**SUPPLIED DATA**
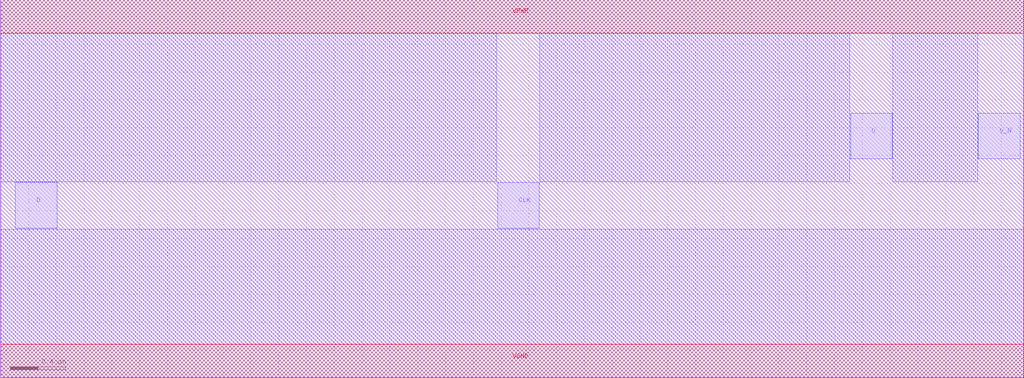
<source format=lef>
VERSION 5.7 ;
NOWIREEXTENSIONATTERMINAL OFF ;
DIVIDERCHAR "/" ;
BUSBITCHARS "[]" ;

UNITS
  DATABASE MICRONS 1000 ;
END UNITS

LAYER pwell
  TYPE NWELL ;
END pwell

LAYER nwell  
  TYPE NWELL ;
END nwell

LAYER poly
  TYPE MASTERSLICE ;
END poly

LAYER li1
  TYPE ROUTING ;
  DIRECTION HORIZONTAL ;
  PITCH 0.46 ;
  WIDTH 0.17 ;
  SPACING 0.14 ;
  RESISTANCE RPERSQ 12.8 ;
  CAPACITANCE CPERSQDIST 164.0 ;
  EDGECAPACITANCE 57.0 ;
END li1

LAYER mcon
  TYPE CUT ;
  SPACING 0.19 ;
END mcon

LAYER met1
  TYPE ROUTING ;
  DIRECTION VERTICAL ;
  PITCH 0.34 ;
  WIDTH 0.14 ;
  SPACING 0.14 ;
  RESISTANCE RPERSQ 0.125 ;
  CAPACITANCE CPERSQDIST 52.4 ;
  EDGECAPACITANCE 28.7 ;
  
  MANUFACTURINGGRID 0.005 ;
  
  ANTENNADIFFAREA 400.0 ;
  ANTENNACUMROUTINGPLUSCUT ;
  ANTENNAGATEPLUSDIFF 350.0 ;
  ANTENNAAREAFACTOR 400.0 ;
END met1

LAYER via
  TYPE CUT ;
  SPACING 0.17 ;
  ENCLOSURE BELOW 0.055 0.085 ;
  ENCLOSURE ABOVE 0.055 0.085 ;
END via

LAYER met2
  TYPE ROUTING ;
  DIRECTION HORIZONTAL ;
  PITCH 0.46 ;
  WIDTH 0.14 ;
  SPACING 0.14 ;
  RESISTANCE RPERSQ 0.125 ;
  CAPACITANCE CPERSQDIST 52.4 ;
  EDGECAPACITANCE 28.7 ;
  
  MANUFACTURINGGRID 0.005 ;
  
  ANTENNADIFFAREA 400.0 ;
  ANTENNACUMROUTINGPLUSCUT ;
  ANTENNAGATEPLUSDIFF 350.0 ;
  ANTENNAAREAFACTOR 400.0 ;
END met2

SITE unithd
  SYMMETRY Y ;
  CLASS CORE ;
  SIZE 0.46 BY 2.72 ;
END unithd

MACRO sakemono90_fd_sc_hd__dfxtp_1
  CLASS CORE ;
  FOREIGN sakemono90_fd_sc_hd__dfxtp_1 0.0 0.0 ;
  ORIGIN 0.0 0.0 ;
  SIZE 5.52 BY 2.72 ;
  SYMMETRY X Y ;
  SITE unithd ;
  
  PIN D
    DIRECTION INPUT ;
    USE SIGNAL ;
    PORT
      LAYER li1 ;
        RECT 0.105 1.075 0.405 1.405 ;
    END
  END D
  
  PIN CLK
    DIRECTION INPUT ;
    USE CLOCK ;
    PORT
      LAYER li1 ;
        RECT 2.655 1.075 2.955 1.405 ;
    END
  END CLK

  PIN Q
    DIRECTION OUTPUT ;
    USE SIGNAL ;
    PORT
      LAYER li1 ;
        RECT 5.195 1.575 5.495 1.905 ;
    END
  END Q

  PIN VPWR
    DIRECTION INOUT ;
    USE POWER ;
    PORT
      LAYER met1 ;
        RECT 0.000 2.480 5.520 2.720 ;
    END
  END VPWR

  PIN VGND
    DIRECTION INOUT ;
    USE GROUND ;
    PORT
      LAYER met1 ;
        RECT 0.000 0.000 5.520 0.240 ;
    END
  END VGND

  OBS
    LAYER li1 ;
      RECT 0.00 0.24 5.52 1.07 ;
      RECT 0.00 1.41 2.65 2.48 ;
      RECT 2.96 1.41 5.19 2.48 ;
  END

END sakemono90_fd_sc_hd__dfxtp_1

MACRO sakemono90_fd_sc_hd__dfxtn_1
  CLASS CORE ;
  FOREIGN sakemono90_fd_sc_hd__dfxtn_1 0.0 0.0 ;
  ORIGIN 0.0 0.0 ;
  SIZE 5.52 BY 2.72 ;
  SYMMETRY X Y ;
  SITE unithd ;
  
  PIN D
    DIRECTION INPUT ;
    USE SIGNAL ;
    PORT
      LAYER li1 ;
        RECT 0.105 1.075 0.405 1.405 ;
    END
  END D
  
  PIN CLK_N
    DIRECTION INPUT ;
    USE CLOCK ;
    PORT
      LAYER li1 ;
        RECT 2.655 1.075 2.955 1.405 ;
    END
  END CLK_N

  PIN Q
    DIRECTION OUTPUT ;
    USE SIGNAL ;
    PORT
      LAYER li1 ;
        RECT 5.195 1.575 5.495 1.905 ;
    END
  END Q

  PIN VPWR
    DIRECTION INOUT ;
    USE POWER ;
    PORT
      LAYER met1 ;
        RECT 0.000 2.480 5.520 2.720 ;
    END
  END VPWR

  PIN VGND
    DIRECTION INOUT ;
    USE GROUND ;
    PORT
      LAYER met1 ;
        RECT 0.000 0.000 5.520 0.240 ;
    END
  END VGND

  OBS
    LAYER li1 ;
      RECT 0.00 0.24 5.52 1.07 ;
      RECT 0.00 1.41 2.65 2.48 ;
      RECT 2.96 1.41 5.19 2.48 ;
  END

END sakemono90_fd_sc_hd__dfxtn_1

MACRO sakemono90_fd_sc_hd__dfxbp_1
  CLASS CORE ;
  FOREIGN sakemono90_fd_sc_hd__dfxbp_1 0.0 0.0 ;
  ORIGIN 0.0 0.0 ;
  SIZE 7.36 BY 2.72 ;
  SYMMETRY X Y ;
  SITE unithd ;
  
  PIN D
    DIRECTION INPUT ;
    USE SIGNAL ;
    PORT
      LAYER li1 ;
        RECT 0.105 1.075 0.405 1.405 ;
    END
  END D
  
  PIN CLK
    DIRECTION INPUT ;
    USE CLOCK ;
    PORT
      LAYER li1 ;
        RECT 3.575 1.075 3.875 1.405 ;
    END
  END CLK

  PIN Q
    DIRECTION OUTPUT ;
    USE SIGNAL ;
    PORT
      LAYER li1 ;
        RECT 6.115 1.575 6.415 1.905 ;
    END
  END Q

  PIN Q_N
    DIRECTION OUTPUT ;
    USE SIGNAL ;
    PORT
      LAYER li1 ;
        RECT 7.035 1.575 7.335 1.905 ;
    END
  END Q_N

  PIN VPWR
    DIRECTION INOUT ;
    USE POWER ;
    PORT
      LAYER met1 ;
        RECT 0.000 2.480 7.360 2.720 ;
    END
  END VPWR

  PIN VGND
    DIRECTION INOUT ;
    USE GROUND ;
    PORT
      LAYER met1 ;
        RECT 0.000 0.000 7.360 0.240 ;
    END
  END VGND

  OBS
    LAYER li1 ;
      RECT 0.00 0.24 7.36 1.07 ;
      RECT 0.00 1.41 3.57 2.48 ;
      RECT 3.88 1.41 6.11 2.48 ;
      RECT 6.42 1.41 7.03 2.48 ;
  END

END sakemono90_fd_sc_hd__dfxbp_1

END LIBRARY
</source>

**WHAT IS BEING ASKED**
The whole listing must be transcribed exactly. No pictures belong in the copy.

**OUTPUT**
<source format=lef>
VERSION 5.7 ;
NOWIREEXTENSIONATTERMINAL OFF ;
DIVIDERCHAR "/" ;
BUSBITCHARS "[]" ;

UNITS
  DATABASE MICRONS 1000 ;
END UNITS

LAYER pwell
  TYPE NWELL ;
END pwell

LAYER nwell  
  TYPE NWELL ;
END nwell

LAYER poly
  TYPE MASTERSLICE ;
END poly

LAYER li1
  TYPE ROUTING ;
  DIRECTION HORIZONTAL ;
  PITCH 0.46 ;
  WIDTH 0.17 ;
  SPACING 0.14 ;
  RESISTANCE RPERSQ 12.8 ;
  CAPACITANCE CPERSQDIST 164.0 ;
  EDGECAPACITANCE 57.0 ;
END li1

LAYER mcon
  TYPE CUT ;
  SPACING 0.19 ;
END mcon

LAYER met1
  TYPE ROUTING ;
  DIRECTION VERTICAL ;
  PITCH 0.34 ;
  WIDTH 0.14 ;
  SPACING 0.14 ;
  RESISTANCE RPERSQ 0.125 ;
  CAPACITANCE CPERSQDIST 52.4 ;
  EDGECAPACITANCE 28.7 ;
  
  MANUFACTURINGGRID 0.005 ;
  
  ANTENNADIFFAREA 400.0 ;
  ANTENNACUMROUTINGPLUSCUT ;
  ANTENNAGATEPLUSDIFF 350.0 ;
  ANTENNAAREAFACTOR 400.0 ;
END met1

LAYER via
  TYPE CUT ;
  SPACING 0.17 ;
  ENCLOSURE BELOW 0.055 0.085 ;
  ENCLOSURE ABOVE 0.055 0.085 ;
END via

LAYER met2
  TYPE ROUTING ;
  DIRECTION HORIZONTAL ;
  PITCH 0.46 ;
  WIDTH 0.14 ;
  SPACING 0.14 ;
  RESISTANCE RPERSQ 0.125 ;
  CAPACITANCE CPERSQDIST 52.4 ;
  EDGECAPACITANCE 28.7 ;
  
  MANUFACTURINGGRID 0.005 ;
  
  ANTENNADIFFAREA 400.0 ;
  ANTENNACUMROUTINGPLUSCUT ;
  ANTENNAGATEPLUSDIFF 350.0 ;
  ANTENNAAREAFACTOR 400.0 ;
END met2

SITE unithd
  SYMMETRY Y ;
  CLASS CORE ;
  SIZE 0.46 BY 2.72 ;
END unithd

MACRO sakemono90_fd_sc_hd__dfxtp_1
  CLASS CORE ;
  FOREIGN sakemono90_fd_sc_hd__dfxtp_1 0.0 0.0 ;
  ORIGIN 0.0 0.0 ;
  SIZE 5.52 BY 2.72 ;
  SYMMETRY X Y ;
  SITE unithd ;
  
  PIN D
    DIRECTION INPUT ;
    USE SIGNAL ;
    PORT
      LAYER li1 ;
        RECT 0.105 1.075 0.405 1.405 ;
    END
  END D
  
  PIN CLK
    DIRECTION INPUT ;
    USE CLOCK ;
    PORT
      LAYER li1 ;
        RECT 2.655 1.075 2.955 1.405 ;
    END
  END CLK

  PIN Q
    DIRECTION OUTPUT ;
    USE SIGNAL ;
    PORT
      LAYER li1 ;
        RECT 5.195 1.575 5.495 1.905 ;
    END
  END Q

  PIN VPWR
    DIRECTION INOUT ;
    USE POWER ;
    PORT
      LAYER met1 ;
        RECT 0.000 2.480 5.520 2.720 ;
    END
  END VPWR

  PIN VGND
    DIRECTION INOUT ;
    USE GROUND ;
    PORT
      LAYER met1 ;
        RECT 0.000 0.000 5.520 0.240 ;
    END
  END VGND

  OBS
    LAYER li1 ;
      RECT 0.00 0.24 5.52 1.07 ;
      RECT 0.00 1.41 2.65 2.48 ;
      RECT 2.96 1.41 5.19 2.48 ;
  END

END sakemono90_fd_sc_hd__dfxtp_1

MACRO sakemono90_fd_sc_hd__dfxtn_1
  CLASS CORE ;
  FOREIGN sakemono90_fd_sc_hd__dfxtn_1 0.0 0.0 ;
  ORIGIN 0.0 0.0 ;
  SIZE 5.52 BY 2.72 ;
  SYMMETRY X Y ;
  SITE unithd ;
  
  PIN D
    DIRECTION INPUT ;
    USE SIGNAL ;
    PORT
      LAYER li1 ;
        RECT 0.105 1.075 0.405 1.405 ;
    END
  END D
  
  PIN CLK_N
    DIRECTION INPUT ;
    USE CLOCK ;
    PORT
      LAYER li1 ;
        RECT 2.655 1.075 2.955 1.405 ;
    END
  END CLK_N

  PIN Q
    DIRECTION OUTPUT ;
    USE SIGNAL ;
    PORT
      LAYER li1 ;
        RECT 5.195 1.575 5.495 1.905 ;
    END
  END Q

  PIN VPWR
    DIRECTION INOUT ;
    USE POWER ;
    PORT
      LAYER met1 ;
        RECT 0.000 2.480 5.520 2.720 ;
    END
  END VPWR

  PIN VGND
    DIRECTION INOUT ;
    USE GROUND ;
    PORT
      LAYER met1 ;
        RECT 0.000 0.000 5.520 0.240 ;
    END
  END VGND

  OBS
    LAYER li1 ;
      RECT 0.00 0.24 5.52 1.07 ;
      RECT 0.00 1.41 2.65 2.48 ;
      RECT 2.96 1.41 5.19 2.48 ;
  END

END sakemono90_fd_sc_hd__dfxtn_1

MACRO sakemono90_fd_sc_hd__dfxbp_1
  CLASS CORE ;
  FOREIGN sakemono90_fd_sc_hd__dfxbp_1 0.0 0.0 ;
  ORIGIN 0.0 0.0 ;
  SIZE 7.36 BY 2.72 ;
  SYMMETRY X Y ;
  SITE unithd ;
  
  PIN D
    DIRECTION INPUT ;
    USE SIGNAL ;
    PORT
      LAYER li1 ;
        RECT 0.105 1.075 0.405 1.405 ;
    END
  END D
  
  PIN CLK
    DIRECTION INPUT ;
    USE CLOCK ;
    PORT
      LAYER li1 ;
        RECT 3.575 1.075 3.875 1.405 ;
    END
  END CLK

  PIN Q
    DIRECTION OUTPUT ;
    USE SIGNAL ;
    PORT
      LAYER li1 ;
        RECT 6.115 1.575 6.415 1.905 ;
    END
  END Q

  PIN Q_N
    DIRECTION OUTPUT ;
    USE SIGNAL ;
    PORT
      LAYER li1 ;
        RECT 7.035 1.575 7.335 1.905 ;
    END
  END Q_N

  PIN VPWR
    DIRECTION INOUT ;
    USE POWER ;
    PORT
      LAYER met1 ;
        RECT 0.000 2.480 7.360 2.720 ;
    END
  END VPWR

  PIN VGND
    DIRECTION INOUT ;
    USE GROUND ;
    PORT
      LAYER met1 ;
        RECT 0.000 0.000 7.360 0.240 ;
    END
  END VGND

  OBS
    LAYER li1 ;
      RECT 0.00 0.24 7.36 1.07 ;
      RECT 0.00 1.41 3.57 2.48 ;
      RECT 3.88 1.41 6.11 2.48 ;
      RECT 6.42 1.41 7.03 2.48 ;
  END

END sakemono90_fd_sc_hd__dfxbp_1

END LIBRARY
</source>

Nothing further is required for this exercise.